- Netflix is spending more cash.
- The company's gross margins have fallen.
- Revenue growth is slowing.
Investopedia explains "Low-Hanging Fruit"
An example is when sales professionals new to the field tend to seek out the easiest customers to sell to first. These customers are considered "low hanging fruit." Low-hanging fruit is also a strategy a company implements in order to boost sales quickly. However, there are usually only so many low hanging fruits, and once those have been "picked," the company has to put in more effort to achieve results.
The key phrase above is "the company has to put in more effort to achieve results." This is what we currently see with Netflix (NASDAQ:NFLX).
I will show that Netflix has put in more effort (paying more cash and suffering lower margins) in order to grow revenues at a lower pace than in the past. Then I will discuss valuation of the stock.
Netflix has been spending more cash in the last couple of years:
NFLX Free Cash Flow Per Share (TTM) data by YCharts
The above cash flow graph shows a somewhat downward trend, even dipping into the negative for a while. The working capital of the company has gone up steadily for the last five years, which lowers cash flow. In short, Netflix is building assets.
In itself, there is nothing worrisome about a high-growth company spending cash. But it is telling that Netflix has had to spend much more in the last few years in order to promote continued growth. New content, ventures in Europe and delivery costs are eating up cash much faster now than when Netflix was picking that low-hanging fruit.
The gross margin history mirrors the cash flow graph:
NFLX Gross Profit Margin (TTM) data by YCharts
I believe that it will be a struggle for NFLX to keep its gross margin over 30% going forward. Increased competition and entry into new markets will continue to challenge the margin and represent significant hurdles for the company to overcome.
There is also the factor of ISP payments to consider. Netflix has already forged a new agreement with Comcast in order to improve performance. Higher payments to other ISPs may be in the works according to Business Insider:
Comcast, Time Warner Cable, Verizon and AT&T have all refused to hook their data centers up to Netflix's servers without payment from the video streaming service. Their logic: when they move data for content networks like Akamai, they get paid for delivering that content to end users. Netflix is doing the same thing, so they should pay up too.
I certainly don't expect the margins of Netflix to drop dangerously. But it does seem like the halcyon days of 2006-2011 (approximately 35% gross margin) are gone for good.
Naturally, as a company grows, the rate of revenue growth tends to level off. NFLX is starting to see that trend:
NFLX Revenue (Quarterly YoY Growth) data by YCharts
In the last couple of years, we see that Netflix has grown revenue by about 20% annually. For 2015, analysts expect revenue growth of 21.8% over 2014 (source: Yahoo Finance). Twenty percent top-line growth is still very good, of course, but again it goes to show that the best days of Netflix - from a fast growth perspective - are likely behind it.

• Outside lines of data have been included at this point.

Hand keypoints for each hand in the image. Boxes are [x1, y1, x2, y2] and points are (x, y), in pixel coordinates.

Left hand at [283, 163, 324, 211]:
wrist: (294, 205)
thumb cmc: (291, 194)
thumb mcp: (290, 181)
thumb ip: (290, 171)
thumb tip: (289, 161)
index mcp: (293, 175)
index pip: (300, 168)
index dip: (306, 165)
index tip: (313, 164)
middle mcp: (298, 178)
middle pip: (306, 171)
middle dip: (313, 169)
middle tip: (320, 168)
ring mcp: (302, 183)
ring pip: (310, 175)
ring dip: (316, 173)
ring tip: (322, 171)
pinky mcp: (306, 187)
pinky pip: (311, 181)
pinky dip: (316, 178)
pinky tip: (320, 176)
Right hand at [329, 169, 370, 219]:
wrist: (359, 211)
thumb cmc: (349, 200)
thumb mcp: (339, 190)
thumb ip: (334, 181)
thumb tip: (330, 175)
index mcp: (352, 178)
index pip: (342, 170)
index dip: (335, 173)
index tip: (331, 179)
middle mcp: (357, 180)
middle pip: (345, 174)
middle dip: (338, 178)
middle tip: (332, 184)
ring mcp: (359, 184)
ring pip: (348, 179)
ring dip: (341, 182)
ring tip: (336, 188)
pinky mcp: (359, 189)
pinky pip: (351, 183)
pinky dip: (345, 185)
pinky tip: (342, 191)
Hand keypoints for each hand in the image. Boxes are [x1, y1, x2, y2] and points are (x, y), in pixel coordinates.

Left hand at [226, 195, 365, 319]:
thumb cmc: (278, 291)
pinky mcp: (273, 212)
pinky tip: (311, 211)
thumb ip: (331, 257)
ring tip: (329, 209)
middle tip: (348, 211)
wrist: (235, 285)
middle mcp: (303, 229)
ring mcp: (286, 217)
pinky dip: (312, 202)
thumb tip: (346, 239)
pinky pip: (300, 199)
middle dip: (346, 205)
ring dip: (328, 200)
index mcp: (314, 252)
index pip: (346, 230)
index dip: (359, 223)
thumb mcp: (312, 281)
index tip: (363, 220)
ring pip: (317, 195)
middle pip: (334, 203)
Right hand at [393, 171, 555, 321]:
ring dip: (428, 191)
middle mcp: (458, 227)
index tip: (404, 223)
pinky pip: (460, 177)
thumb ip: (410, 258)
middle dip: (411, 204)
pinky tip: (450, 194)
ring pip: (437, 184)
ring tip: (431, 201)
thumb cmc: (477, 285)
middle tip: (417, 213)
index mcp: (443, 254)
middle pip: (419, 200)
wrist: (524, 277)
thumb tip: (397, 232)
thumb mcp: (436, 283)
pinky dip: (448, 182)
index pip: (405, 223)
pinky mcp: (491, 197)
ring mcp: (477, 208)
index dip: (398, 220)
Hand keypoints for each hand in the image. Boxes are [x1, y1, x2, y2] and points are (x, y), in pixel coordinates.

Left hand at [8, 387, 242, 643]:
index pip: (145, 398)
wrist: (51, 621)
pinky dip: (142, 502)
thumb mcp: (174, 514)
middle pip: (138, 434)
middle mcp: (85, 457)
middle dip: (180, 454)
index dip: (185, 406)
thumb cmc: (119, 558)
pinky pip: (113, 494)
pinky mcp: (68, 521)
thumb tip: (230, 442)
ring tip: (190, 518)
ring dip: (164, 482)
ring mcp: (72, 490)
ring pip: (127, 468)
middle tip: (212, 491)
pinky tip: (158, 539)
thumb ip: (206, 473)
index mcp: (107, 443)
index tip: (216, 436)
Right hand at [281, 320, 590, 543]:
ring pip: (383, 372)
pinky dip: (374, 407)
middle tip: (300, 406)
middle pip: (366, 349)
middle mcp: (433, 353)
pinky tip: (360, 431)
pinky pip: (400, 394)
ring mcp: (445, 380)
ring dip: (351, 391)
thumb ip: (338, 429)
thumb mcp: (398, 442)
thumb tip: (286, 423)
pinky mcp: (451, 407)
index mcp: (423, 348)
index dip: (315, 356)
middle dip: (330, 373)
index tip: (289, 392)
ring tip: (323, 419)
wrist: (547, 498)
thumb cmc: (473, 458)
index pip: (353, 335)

When we take all three graphs above in context, my article thesis emerges. Netflix is spending more cash and having to lower margins in order to stay on top of the marketplace. Although the company continues to grow revenue at an impressive pace, that growth is slowing down. In short, the low-hanging fruit has been picked and from now on we can expect to see that revenue growth come at a higher cash and margin cost than it did in the past.
Netflix is a wonderful company. It has grown impressively in the past and while that growth is beginning to show a bit of a slowdown, it is still rather impressive. Unlike many fast growing companies, Netflix makes healthy profits. The company also has done a good job of keeping the number of outstanding shares at a reasonable level and not diluting the stock.
NFLX the stock is overpriced. I estimate that the EPS will be around $11 per share at the end of 2017. That puts the forward P/E at 39x - for three years from now (using a current stock price of $430). I would perhaps be willing to pay something like 30x forward 2015 EPS, which would be a price of about $210 per share.
The dominance of Netflix in the streaming market is awesome and perhaps the company will continue to lead the pack for many years to come. Some subscribers use more than one service so that helps give room for all of the video streaming companies. However, the number of streamers will continue to grow and there is a limit to how many services the average viewer will pay for. I believe Netflix will see its market share start to erode at some point.
Furthermore, even if Netflix does somehow keep market share high for the foreseeable future we can see from the cash flow and gross margin trends that it is working harder than in the past to get new subscribers. I fail to see any reasonable "best case" scenario that justifies the price of the stock.
Again, it comes back to the low-hanging fruit. NFLX is priced as if there is still an abundance of easy pickings just waiting to be plucked. Metaphorically speaking, the company has had to buy a lot of ladders, hire new pickers, water the trees more...well, you get the idea. I'm confident that the company will continue to do well. I would not buy the stock anywhere near the current price.